According to documents filed with the court, the plaintiff in the case is the beneficiary of a $500,000 accidental death and dismemberment policy held by her late husband, which he had obtained through his employment with the City of Los Angeles. The husband died in a drowning accident while snorkeling in Hawaii, and the wife submitted her claim to Standard.
Standard’s policy includes language that to be covered, a death cannot be caused or contributed by sickness existing at the time of the accident. Specifically, the policy language says the death must be “caused solely and directly by an accident” and not “caused or contributed to by…[h]eart attack or stroke.”
The autopsy report concluded that the death was caused by accidental drowning. The report also noted that a cardiac arrhythmia “may have” contributed to the accidental death. Standard denied the claim based on its policy language quoted above, saying that cardiac arrhythmia contributed to the death.
The plaintiff argues in the complaint that Standard’s position is prohibited by California law.

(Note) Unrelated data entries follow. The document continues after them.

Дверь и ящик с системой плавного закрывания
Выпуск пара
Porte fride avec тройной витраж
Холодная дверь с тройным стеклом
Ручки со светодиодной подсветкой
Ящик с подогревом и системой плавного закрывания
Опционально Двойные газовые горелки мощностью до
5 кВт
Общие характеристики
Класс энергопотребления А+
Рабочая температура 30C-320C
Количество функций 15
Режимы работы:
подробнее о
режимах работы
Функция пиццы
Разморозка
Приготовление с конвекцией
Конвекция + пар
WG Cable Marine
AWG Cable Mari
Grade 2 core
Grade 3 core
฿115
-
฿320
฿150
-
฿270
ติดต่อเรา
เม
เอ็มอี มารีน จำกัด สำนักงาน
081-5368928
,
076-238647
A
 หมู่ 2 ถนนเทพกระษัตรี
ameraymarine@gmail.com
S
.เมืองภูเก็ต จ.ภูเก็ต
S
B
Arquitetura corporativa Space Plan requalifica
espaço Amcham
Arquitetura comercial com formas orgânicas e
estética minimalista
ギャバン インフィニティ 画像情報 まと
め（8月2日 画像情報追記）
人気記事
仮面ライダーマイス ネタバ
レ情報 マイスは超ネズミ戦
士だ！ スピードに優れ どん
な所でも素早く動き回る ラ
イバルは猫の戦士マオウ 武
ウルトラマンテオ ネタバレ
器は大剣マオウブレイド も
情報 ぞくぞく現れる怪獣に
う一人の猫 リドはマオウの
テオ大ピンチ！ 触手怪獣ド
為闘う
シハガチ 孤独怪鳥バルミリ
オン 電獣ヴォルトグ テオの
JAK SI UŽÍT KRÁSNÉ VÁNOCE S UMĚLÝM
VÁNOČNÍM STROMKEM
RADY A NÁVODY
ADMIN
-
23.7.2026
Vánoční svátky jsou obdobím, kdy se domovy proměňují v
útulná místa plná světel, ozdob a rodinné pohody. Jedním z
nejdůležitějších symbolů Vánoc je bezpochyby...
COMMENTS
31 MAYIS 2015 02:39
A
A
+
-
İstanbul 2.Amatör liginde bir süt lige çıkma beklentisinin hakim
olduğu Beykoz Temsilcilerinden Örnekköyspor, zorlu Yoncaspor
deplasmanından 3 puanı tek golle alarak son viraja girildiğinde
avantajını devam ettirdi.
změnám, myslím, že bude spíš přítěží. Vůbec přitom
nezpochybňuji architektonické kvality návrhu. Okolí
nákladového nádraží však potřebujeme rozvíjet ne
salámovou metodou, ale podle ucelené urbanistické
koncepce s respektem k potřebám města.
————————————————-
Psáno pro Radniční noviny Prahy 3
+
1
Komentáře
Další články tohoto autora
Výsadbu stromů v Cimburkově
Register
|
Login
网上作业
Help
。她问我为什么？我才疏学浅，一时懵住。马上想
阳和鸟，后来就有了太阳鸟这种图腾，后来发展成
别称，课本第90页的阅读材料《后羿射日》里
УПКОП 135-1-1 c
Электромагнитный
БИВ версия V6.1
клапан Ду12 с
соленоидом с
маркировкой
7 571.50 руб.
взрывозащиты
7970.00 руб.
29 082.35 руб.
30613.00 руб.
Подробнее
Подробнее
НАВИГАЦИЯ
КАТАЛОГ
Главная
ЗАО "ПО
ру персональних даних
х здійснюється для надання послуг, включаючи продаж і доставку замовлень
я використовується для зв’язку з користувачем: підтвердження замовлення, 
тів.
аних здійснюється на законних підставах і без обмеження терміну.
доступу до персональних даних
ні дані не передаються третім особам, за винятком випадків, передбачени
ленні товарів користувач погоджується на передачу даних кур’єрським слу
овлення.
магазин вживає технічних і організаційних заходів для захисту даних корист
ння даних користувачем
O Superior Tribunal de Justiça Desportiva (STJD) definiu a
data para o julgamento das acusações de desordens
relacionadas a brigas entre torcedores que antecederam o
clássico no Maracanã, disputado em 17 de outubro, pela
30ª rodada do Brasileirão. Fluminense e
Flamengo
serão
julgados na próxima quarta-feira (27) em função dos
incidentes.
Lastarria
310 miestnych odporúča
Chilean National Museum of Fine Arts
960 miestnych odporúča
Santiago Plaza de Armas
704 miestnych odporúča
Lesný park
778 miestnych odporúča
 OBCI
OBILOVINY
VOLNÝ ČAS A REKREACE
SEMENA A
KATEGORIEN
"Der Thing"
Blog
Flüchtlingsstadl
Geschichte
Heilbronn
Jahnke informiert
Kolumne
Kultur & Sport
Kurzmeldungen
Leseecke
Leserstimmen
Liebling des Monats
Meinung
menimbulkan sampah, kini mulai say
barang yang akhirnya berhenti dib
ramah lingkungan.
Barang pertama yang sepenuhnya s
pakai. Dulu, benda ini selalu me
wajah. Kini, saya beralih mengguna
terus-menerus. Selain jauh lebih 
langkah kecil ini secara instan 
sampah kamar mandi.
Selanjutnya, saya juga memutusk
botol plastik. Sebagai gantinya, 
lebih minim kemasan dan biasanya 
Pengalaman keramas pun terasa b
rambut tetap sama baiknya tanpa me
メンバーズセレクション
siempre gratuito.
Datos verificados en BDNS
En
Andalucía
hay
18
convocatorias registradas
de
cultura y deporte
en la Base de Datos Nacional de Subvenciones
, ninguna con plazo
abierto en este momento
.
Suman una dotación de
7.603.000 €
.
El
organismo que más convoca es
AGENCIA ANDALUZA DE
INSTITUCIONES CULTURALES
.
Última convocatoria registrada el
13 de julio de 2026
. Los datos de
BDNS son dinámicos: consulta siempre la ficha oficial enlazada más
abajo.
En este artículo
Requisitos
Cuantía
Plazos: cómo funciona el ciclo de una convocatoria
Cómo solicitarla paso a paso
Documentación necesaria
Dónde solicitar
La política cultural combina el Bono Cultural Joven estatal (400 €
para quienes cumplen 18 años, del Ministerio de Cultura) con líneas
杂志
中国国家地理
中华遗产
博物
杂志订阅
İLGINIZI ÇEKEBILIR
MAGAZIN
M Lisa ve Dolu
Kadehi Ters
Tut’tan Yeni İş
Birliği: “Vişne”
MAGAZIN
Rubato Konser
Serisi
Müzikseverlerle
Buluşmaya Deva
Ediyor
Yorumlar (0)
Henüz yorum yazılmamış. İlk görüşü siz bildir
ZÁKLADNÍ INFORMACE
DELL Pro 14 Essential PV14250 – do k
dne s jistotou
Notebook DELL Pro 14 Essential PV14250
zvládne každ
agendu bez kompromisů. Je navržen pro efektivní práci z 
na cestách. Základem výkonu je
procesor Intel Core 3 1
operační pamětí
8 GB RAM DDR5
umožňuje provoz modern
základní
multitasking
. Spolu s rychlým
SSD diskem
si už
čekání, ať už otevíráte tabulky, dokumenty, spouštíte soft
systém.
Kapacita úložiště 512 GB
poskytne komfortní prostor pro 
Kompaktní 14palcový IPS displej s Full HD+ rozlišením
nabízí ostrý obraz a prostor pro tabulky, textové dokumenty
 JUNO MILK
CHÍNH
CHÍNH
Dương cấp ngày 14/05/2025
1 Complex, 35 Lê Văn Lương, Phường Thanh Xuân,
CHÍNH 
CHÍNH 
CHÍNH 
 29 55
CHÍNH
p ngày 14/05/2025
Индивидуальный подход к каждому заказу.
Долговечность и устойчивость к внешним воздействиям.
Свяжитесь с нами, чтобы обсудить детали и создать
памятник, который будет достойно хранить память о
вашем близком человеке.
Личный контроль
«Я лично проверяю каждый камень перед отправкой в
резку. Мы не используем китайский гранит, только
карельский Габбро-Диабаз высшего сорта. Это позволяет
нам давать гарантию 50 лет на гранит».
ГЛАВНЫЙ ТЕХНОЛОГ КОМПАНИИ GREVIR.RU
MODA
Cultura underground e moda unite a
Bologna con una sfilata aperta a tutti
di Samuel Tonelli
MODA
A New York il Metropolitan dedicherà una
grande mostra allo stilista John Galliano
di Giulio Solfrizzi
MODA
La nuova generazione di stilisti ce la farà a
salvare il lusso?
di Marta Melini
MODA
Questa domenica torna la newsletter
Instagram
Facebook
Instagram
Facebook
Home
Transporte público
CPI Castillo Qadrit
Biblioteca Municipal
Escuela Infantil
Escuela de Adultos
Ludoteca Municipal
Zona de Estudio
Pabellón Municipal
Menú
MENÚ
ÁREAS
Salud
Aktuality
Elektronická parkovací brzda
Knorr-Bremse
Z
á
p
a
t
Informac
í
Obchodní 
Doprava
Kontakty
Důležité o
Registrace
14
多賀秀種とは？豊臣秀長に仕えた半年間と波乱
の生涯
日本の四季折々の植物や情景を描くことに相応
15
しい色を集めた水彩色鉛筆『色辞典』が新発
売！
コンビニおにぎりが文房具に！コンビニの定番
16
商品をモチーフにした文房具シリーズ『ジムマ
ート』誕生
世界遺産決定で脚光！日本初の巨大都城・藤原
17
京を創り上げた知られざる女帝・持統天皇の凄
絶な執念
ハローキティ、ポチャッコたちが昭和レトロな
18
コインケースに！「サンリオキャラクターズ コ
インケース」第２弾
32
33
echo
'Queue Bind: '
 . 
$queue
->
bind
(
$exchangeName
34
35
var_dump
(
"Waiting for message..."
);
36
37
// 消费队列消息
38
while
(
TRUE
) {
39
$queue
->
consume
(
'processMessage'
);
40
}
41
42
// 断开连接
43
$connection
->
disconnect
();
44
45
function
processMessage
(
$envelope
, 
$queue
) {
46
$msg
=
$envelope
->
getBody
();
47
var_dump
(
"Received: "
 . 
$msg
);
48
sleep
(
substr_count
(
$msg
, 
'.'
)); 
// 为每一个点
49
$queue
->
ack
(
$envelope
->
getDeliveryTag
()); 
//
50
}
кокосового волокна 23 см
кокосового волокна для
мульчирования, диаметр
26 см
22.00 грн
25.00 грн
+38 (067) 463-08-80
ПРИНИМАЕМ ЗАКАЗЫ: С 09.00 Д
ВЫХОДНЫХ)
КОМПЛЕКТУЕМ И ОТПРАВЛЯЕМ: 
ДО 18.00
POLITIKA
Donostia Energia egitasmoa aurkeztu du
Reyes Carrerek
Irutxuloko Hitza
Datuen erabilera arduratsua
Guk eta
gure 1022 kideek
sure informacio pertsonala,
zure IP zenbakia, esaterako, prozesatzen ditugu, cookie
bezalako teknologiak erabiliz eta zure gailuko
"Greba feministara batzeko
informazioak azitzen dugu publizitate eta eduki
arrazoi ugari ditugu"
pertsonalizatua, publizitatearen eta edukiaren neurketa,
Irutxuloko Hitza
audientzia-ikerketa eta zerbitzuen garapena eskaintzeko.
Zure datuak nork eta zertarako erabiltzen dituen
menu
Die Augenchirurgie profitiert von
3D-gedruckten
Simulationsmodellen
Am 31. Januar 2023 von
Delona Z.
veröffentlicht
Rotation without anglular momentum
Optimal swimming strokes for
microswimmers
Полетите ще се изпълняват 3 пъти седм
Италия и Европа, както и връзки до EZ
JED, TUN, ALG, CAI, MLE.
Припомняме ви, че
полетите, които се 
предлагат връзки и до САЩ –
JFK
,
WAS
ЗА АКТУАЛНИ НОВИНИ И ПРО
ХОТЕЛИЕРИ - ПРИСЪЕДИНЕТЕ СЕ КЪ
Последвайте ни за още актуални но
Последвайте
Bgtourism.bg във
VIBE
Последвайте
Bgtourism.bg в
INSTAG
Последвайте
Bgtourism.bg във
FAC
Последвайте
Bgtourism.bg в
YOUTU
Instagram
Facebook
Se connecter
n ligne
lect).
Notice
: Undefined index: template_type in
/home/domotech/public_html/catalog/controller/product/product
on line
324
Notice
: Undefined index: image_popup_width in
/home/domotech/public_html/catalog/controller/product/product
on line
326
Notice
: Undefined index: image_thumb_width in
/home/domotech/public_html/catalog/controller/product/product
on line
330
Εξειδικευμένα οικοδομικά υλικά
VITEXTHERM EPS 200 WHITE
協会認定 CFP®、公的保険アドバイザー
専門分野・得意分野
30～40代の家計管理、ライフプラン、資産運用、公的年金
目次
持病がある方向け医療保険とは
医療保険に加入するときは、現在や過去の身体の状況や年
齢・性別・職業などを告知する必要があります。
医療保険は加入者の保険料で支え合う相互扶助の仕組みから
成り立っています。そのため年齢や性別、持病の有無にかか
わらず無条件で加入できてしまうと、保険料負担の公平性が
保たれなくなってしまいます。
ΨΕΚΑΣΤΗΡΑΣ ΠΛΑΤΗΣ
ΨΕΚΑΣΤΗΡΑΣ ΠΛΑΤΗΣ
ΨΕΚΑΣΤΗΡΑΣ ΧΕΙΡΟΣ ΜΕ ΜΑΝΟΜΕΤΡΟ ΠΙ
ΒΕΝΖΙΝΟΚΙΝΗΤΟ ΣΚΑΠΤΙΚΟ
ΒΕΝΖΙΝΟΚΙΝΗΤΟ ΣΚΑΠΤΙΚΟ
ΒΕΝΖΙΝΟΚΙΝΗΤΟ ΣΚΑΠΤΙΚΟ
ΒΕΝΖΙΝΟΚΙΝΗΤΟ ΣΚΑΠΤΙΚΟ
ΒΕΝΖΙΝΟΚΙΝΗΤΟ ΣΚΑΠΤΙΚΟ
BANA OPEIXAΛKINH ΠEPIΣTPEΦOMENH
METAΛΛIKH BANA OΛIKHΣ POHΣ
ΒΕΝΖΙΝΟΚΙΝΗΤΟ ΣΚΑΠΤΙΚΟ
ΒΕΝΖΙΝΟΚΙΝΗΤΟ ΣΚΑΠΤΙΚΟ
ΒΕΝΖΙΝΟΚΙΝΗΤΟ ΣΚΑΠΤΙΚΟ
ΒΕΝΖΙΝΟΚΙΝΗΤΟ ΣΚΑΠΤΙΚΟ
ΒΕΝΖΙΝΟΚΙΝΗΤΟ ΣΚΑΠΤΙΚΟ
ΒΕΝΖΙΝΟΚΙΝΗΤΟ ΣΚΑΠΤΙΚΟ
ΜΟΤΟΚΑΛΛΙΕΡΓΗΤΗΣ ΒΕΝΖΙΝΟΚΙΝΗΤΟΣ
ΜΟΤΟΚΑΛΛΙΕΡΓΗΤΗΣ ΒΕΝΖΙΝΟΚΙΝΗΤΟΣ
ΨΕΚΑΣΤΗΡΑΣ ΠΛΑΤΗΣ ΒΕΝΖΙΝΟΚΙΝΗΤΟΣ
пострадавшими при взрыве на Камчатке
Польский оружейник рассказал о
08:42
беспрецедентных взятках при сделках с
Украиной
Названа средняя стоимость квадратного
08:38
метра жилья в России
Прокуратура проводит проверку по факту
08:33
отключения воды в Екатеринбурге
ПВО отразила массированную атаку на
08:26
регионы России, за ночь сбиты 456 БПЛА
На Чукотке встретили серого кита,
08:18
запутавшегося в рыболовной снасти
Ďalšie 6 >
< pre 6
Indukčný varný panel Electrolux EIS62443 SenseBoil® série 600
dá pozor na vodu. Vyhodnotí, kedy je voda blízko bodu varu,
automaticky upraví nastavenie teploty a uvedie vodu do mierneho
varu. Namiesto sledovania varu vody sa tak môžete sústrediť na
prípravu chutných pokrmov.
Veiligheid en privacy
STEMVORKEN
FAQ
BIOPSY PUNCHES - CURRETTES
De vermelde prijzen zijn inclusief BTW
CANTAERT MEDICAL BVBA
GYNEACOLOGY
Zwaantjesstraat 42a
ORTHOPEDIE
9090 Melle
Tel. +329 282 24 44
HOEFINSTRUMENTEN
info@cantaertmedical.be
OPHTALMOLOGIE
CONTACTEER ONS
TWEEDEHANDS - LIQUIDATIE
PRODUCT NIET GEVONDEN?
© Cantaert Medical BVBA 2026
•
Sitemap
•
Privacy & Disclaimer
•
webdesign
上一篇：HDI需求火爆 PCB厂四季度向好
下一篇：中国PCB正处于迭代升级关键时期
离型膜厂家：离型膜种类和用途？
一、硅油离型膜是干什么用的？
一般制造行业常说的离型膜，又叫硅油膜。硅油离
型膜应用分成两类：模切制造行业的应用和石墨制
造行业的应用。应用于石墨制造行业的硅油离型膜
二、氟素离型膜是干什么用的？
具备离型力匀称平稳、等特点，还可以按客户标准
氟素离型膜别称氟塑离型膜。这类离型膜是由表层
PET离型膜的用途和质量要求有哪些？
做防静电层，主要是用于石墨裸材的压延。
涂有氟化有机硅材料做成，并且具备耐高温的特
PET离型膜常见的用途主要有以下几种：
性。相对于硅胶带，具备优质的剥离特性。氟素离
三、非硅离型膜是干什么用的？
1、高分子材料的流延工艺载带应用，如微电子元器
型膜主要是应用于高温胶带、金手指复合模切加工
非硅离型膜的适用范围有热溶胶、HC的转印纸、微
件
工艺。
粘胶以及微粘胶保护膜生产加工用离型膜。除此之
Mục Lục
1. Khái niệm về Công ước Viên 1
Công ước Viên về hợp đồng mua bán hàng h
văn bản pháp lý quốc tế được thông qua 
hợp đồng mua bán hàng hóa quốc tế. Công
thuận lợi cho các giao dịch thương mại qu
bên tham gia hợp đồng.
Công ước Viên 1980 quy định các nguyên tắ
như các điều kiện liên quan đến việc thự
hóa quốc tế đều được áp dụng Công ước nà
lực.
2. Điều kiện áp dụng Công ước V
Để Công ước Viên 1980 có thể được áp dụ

The complaint cites a 1945 decision of the California Supreme Court (Brooks v. Metropolitan Life Ins. Co. (1945) 27 Cal.2d 305 for the proposition that it has long been established in California law that “the presence of a preexisting disease or infirmity will not relieve the insurer from liability if the accident is the proximate cause of death,” even if the condition appears to have actually contributed to the accident or cause of death.
The plaintiff also alleges in the complaint that Standard misrepresented the autopsy report by stating that cardiac arrhythmia contributed to the drowning when the report only noted that such a condition “may have” contributed to the accidental death.
Plaintiff’s attorney Rob Gianelli says this is not the first time that Standard, an Oregon corporation, has denied an insurance claim in a manner contrary to California law. “Standard ignored California law in denying plaintiff’s claim as part of a broader pattern and practice,” he says. Mr. Gianelli continues, “An insurance company must adjudicate claims in California based on California rules. Standard does not do that and must be held accountable for its actions.”
The complaint alleges the City of Los Angeles knew of Standard’s erroneous practices and was negligent in choosing Standard as its accidental death and dismemberment provider and promoting the company and its products to City employees. The complaint further alleges the City breached its fiduciary duties to its employees by acting in this manner.
The complaint includes causes of action against Standard Insurance Company for breach of contract and breach of the implied covenant of good faith and fair dealing, as well as claims against the City of Los Angeles for negligence breach of fiduciary duty. The plaintiff is seeking general damages, special or consequential damages, and punitive damages to be determined at trial, along with the payment of attorney fees and costs of the litigation.